Friday, January 25, 2013

Mroski Joker


                Dauntless Media
               The Joker’s very demeanor would instantly be alluring to someone like Tim Burton.  Burton loves to hybridize ideas that seem juxtaposed, and that is essentially the way that the Joker is presented.  He has an incredible ability to be both chilling and hilarious in a sense of twisted balance that Tim Burton captured very accurately in the film. The trickster is an enduring character archetype and the Joker is a great example, though he is not a perfect match.  Much like many other trickster characters, he is rebellious, curious, rambunctious, and deceitful.  The complete opposite of Batman, his only goal is to create chaos, challenging societal norms and social custom. 
                The most obvious trickster quality the Joker possesses is deceit.  Tricksters typically like to use a quality that another person has in order to create some form of chaos, as if using the person’s momentum against them.  A scary and violent way that he does this (probably the most mentioned scene in the movie) is when he announces that he will be showering the people of Gotham with money in a parade, only to Gas the entirety of the crowd with poison.  One way that this plays against the trickster archetype is that he has no true motive for doing so other than that he simply has the desire.  Classic tricksters tend to have a motive, whether it be that they want to eat someone, steal their child, be married, or simply get paid.  The Joker enjoys evil for its own sake.

What this exercise asks:
a) Quote the passage from the essay on the Joker, starting at "Mroski Joker" and ending at "and social custom.", word for word.
b) Print the records below verbatim, starting at their first line and ending at the line containing "road: (255, 281)", with both of those lines included.

Information shown:
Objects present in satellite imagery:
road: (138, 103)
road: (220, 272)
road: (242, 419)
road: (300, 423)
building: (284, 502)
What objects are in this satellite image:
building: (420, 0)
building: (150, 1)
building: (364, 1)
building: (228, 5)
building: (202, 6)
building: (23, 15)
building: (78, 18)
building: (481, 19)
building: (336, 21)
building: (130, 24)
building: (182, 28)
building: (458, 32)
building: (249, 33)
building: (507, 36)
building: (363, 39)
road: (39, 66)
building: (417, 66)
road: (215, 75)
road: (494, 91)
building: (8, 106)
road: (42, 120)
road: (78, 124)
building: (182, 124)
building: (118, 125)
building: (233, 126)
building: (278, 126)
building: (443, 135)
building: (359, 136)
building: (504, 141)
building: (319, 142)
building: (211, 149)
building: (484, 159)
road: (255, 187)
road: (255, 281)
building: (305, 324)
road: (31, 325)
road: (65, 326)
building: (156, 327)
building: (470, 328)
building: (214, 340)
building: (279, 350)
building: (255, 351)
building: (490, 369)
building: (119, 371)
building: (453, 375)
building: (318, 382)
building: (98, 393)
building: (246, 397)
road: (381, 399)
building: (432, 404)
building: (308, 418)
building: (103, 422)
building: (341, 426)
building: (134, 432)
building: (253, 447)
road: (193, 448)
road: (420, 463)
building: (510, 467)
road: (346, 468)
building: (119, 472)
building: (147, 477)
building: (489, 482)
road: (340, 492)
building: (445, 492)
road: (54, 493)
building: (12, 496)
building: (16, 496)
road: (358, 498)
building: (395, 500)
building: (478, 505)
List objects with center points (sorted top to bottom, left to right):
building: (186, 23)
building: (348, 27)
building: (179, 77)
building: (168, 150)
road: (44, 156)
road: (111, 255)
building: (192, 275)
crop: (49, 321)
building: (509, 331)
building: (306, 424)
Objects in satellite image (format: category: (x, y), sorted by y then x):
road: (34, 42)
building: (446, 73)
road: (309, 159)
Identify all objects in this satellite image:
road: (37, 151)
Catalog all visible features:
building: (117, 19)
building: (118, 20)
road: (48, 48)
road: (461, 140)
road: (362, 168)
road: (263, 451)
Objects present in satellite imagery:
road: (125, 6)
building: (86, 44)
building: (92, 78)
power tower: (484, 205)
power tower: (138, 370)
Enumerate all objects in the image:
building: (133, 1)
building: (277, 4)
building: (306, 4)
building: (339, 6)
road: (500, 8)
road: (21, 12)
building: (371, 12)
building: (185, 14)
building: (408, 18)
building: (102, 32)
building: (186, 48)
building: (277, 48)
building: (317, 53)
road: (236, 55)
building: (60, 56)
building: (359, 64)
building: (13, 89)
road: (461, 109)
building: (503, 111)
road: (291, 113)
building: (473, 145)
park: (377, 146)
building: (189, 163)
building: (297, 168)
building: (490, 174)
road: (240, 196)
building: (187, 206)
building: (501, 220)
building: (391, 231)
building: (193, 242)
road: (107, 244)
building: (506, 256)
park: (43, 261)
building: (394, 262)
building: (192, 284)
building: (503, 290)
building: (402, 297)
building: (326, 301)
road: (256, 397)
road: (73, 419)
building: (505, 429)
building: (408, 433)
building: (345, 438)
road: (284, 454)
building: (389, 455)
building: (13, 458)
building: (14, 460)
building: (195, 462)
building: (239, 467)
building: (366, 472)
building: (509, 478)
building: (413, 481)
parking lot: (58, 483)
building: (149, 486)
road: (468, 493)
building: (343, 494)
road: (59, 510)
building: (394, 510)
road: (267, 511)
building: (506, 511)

Results of the tasks:
a)
Mroski Joker


                Dauntless Media
               The Joker’s very demeanor would instantly be alluring to someone like Tim Burton.  Burton loves to hybridize ideas that seem juxtaposed, and that is essentially the way that the Joker is presented.  He has an incredible ability to be both chilling and hilarious in a sense of twisted balance that Tim Burton captured very accurately in the film. The trickster is an enduring character archetype and the Joker is a great example, though he is not a perfect match.  Much like many other trickster characters, he is rebellious, curious, rambunctious, and deceitful.  The complete opposite of Batman, his only goal is to create chaos, challenging societal norms and social custom.

b)
Objects present in satellite imagery:
road: (138, 103)
road: (220, 272)
road: (242, 419)
road: (300, 423)
building: (284, 502)
What objects are in this satellite image:
building: (420, 0)
building: (150, 1)
building: (364, 1)
building: (228, 5)
building: (202, 6)
building: (23, 15)
building: (78, 18)
building: (481, 19)
building: (336, 21)
building: (130, 24)
building: (182, 28)
building: (458, 32)
building: (249, 33)
building: (507, 36)
building: (363, 39)
road: (39, 66)
building: (417, 66)
road: (215, 75)
road: (494, 91)
building: (8, 106)
road: (42, 120)
road: (78, 124)
building: (182, 124)
building: (118, 125)
building: (233, 126)
building: (278, 126)
building: (443, 135)
building: (359, 136)
building: (504, 141)
building: (319, 142)
building: (211, 149)
building: (484, 159)
road: (255, 187)
road: (255, 281)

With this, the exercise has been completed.